B.S. (Electrical Engineering) North Carolina State University, 1982
M.S. (Electrical Engineering) North Carolina State University, 1984
PhD. (Electrical Engineering) North Carolina State University, 1987

Lloyd W. Massengill is Associate Professor of Electrical and Computer Engineering at Vanderbilt University in Nashville TN.

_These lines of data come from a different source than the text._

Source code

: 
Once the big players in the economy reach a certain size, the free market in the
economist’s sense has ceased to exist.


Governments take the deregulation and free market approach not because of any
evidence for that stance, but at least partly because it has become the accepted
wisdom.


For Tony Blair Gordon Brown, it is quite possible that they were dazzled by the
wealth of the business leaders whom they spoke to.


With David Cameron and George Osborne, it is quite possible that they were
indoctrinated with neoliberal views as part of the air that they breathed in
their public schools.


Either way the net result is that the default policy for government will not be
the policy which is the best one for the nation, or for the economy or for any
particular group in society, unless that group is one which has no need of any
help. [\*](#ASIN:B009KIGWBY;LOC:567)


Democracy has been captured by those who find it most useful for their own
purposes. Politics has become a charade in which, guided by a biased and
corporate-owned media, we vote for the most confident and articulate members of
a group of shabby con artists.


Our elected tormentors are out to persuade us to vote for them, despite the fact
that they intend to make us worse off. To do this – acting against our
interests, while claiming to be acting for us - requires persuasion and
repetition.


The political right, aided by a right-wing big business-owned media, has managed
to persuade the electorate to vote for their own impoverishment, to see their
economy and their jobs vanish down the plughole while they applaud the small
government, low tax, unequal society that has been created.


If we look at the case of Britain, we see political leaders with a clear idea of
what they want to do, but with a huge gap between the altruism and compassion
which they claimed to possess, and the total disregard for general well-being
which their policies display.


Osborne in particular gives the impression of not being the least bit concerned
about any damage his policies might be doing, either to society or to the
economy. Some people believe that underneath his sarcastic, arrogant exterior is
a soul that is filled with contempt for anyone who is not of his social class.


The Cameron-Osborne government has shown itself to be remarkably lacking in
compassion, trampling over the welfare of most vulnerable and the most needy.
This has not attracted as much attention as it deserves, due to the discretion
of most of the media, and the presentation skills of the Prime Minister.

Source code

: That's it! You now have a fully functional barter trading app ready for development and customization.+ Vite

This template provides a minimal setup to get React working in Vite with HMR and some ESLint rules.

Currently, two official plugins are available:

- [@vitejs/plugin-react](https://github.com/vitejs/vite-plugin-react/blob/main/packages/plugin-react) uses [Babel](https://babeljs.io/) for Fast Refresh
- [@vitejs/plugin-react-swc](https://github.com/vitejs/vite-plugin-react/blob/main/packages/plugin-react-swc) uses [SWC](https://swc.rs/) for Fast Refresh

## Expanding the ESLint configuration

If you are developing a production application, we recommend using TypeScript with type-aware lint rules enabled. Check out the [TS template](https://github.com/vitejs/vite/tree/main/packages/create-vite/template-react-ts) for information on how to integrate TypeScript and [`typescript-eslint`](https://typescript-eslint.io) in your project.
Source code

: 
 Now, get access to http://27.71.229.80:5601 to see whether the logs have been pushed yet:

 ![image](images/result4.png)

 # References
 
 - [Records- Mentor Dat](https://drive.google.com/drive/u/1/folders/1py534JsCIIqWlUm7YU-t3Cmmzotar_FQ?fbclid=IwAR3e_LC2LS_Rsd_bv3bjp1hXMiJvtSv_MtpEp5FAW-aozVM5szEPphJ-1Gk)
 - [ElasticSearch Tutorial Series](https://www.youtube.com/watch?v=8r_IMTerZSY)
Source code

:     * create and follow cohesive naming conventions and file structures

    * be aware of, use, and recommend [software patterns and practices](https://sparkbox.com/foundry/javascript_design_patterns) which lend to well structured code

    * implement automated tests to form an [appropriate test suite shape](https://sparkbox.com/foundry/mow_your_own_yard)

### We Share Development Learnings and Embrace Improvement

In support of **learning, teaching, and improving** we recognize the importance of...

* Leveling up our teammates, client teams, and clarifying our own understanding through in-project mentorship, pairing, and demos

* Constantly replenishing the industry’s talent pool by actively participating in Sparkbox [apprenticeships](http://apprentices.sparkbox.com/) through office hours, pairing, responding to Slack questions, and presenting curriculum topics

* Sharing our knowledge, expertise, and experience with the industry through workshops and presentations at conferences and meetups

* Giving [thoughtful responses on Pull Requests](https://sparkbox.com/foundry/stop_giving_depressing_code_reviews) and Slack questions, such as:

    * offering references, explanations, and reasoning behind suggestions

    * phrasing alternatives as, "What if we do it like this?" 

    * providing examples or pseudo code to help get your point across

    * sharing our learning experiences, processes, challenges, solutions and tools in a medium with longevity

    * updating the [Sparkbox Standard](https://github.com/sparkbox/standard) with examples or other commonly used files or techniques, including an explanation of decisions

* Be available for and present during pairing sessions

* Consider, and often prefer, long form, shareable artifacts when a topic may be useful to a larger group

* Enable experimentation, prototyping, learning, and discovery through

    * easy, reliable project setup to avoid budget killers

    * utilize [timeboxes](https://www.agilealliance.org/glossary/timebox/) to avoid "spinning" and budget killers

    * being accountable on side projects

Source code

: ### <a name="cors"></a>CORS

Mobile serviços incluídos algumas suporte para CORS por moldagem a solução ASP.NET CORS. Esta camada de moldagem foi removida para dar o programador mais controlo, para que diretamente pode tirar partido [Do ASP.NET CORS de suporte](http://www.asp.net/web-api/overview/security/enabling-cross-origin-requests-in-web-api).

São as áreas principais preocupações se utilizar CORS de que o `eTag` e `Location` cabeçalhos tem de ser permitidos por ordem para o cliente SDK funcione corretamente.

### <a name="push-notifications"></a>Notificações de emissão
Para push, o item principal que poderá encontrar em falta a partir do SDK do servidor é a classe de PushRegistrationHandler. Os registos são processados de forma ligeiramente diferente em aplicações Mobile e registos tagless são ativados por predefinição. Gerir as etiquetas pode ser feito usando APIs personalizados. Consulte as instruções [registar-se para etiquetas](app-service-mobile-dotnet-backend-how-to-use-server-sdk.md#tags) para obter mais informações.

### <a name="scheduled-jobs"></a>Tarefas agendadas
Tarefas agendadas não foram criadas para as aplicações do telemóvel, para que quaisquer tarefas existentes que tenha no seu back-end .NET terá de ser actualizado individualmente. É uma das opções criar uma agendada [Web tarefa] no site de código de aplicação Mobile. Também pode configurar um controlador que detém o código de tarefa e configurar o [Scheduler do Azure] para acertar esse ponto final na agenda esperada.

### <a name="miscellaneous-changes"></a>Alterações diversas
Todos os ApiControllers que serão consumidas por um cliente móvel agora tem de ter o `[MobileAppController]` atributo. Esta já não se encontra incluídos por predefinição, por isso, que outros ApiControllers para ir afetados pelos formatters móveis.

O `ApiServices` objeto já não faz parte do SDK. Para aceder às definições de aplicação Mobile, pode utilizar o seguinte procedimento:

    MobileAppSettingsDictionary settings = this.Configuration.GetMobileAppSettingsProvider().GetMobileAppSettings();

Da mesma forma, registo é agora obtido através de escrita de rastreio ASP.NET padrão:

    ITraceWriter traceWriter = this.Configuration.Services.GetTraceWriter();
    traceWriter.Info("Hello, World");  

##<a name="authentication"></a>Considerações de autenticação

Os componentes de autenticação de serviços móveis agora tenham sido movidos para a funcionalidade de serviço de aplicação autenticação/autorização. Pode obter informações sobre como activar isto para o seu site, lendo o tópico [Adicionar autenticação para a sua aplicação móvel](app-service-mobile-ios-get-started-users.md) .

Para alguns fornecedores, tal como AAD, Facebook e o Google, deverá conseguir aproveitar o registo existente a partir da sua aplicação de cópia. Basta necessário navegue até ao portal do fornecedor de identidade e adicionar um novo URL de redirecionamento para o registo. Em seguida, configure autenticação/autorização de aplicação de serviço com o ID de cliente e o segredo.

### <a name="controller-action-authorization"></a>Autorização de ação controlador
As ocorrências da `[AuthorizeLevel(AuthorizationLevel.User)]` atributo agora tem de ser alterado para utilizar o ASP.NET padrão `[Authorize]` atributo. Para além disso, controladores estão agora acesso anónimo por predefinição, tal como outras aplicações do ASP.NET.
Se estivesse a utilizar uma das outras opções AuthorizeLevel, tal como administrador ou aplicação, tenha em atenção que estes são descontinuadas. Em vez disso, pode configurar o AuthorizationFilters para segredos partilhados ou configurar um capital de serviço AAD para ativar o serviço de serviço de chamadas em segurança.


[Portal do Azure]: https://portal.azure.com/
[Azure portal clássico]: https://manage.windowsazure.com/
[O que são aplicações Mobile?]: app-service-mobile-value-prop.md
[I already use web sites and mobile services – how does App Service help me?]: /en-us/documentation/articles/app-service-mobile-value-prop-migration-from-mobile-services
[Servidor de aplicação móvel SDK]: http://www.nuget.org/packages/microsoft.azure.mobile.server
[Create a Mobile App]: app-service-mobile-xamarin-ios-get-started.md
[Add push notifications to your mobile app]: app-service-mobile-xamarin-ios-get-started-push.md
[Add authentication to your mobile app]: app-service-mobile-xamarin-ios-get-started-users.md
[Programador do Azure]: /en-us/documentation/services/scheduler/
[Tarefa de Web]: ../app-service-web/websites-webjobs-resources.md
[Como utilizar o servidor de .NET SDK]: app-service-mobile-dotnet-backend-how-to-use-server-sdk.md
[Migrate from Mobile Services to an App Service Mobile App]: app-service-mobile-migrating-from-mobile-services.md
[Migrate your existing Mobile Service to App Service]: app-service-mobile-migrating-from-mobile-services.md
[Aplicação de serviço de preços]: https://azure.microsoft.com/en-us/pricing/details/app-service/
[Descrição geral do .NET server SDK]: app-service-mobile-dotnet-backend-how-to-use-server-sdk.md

Dr. Massengill’s research is in the area of microelectronic circuit design and modeling for specialty military environments, with a particular emphasis on the modeling of transient radiation effects. He has spent more than 15 years working with various agencies on the analysis of single event and dose rate radiation effects on integrated circuits, the development of circuit models for soft errors, and the development of radiation hardened circuitry for static random access memories (SRAMs), resistive-load memories, and dynamic RAMs. Recently, he has taken a leading role in the U.S. Navy Radiation-Hardened TCAD (Technology Computer-Aided-Design) program, as well as working on the analysis of single event (soft error) charge collection processes in submicron SOI CMOS devices and radiation effects in emerging low power technologies. He is also presently involved in the VHDL modeling of soft error effects in complex sequential logic.

In addition to radiation effects studies, Dr. Massengill has been involved in the design and analysis of specialized analog, digital, and mixed-mode circuits. He hold a U.S. patent on a CMOS analog multiplier circuit based on exponential decay modulation of charge packets. He has also designed novel DRAM and SRAM circuits for noise tolerance and driver circuits for high-voltage piezoelectric actuation. His circuit design specialty is charge-based electronics.

Dr. Massengill served as the 1998 technical program chairman for the IEEE International Nuclear and Space Radiation Effects conference; a conference for which he has also served as session chair, short course speaker, and short course chairman. He has also served as the guest editor for the special NSREC issue of the IEEE Transactions on Nuclear Science, and on the program committees of the Hardened Electronics and Radiation Technology (HEART) Conference, the NASA/Sematech/SRC Symposium on Soft Errors/Radiation Effects/Reliability in VLSI, the NASA Symposium on VLSI Design, and the Academic/Industrial/Defense Workshop on Neural Networks.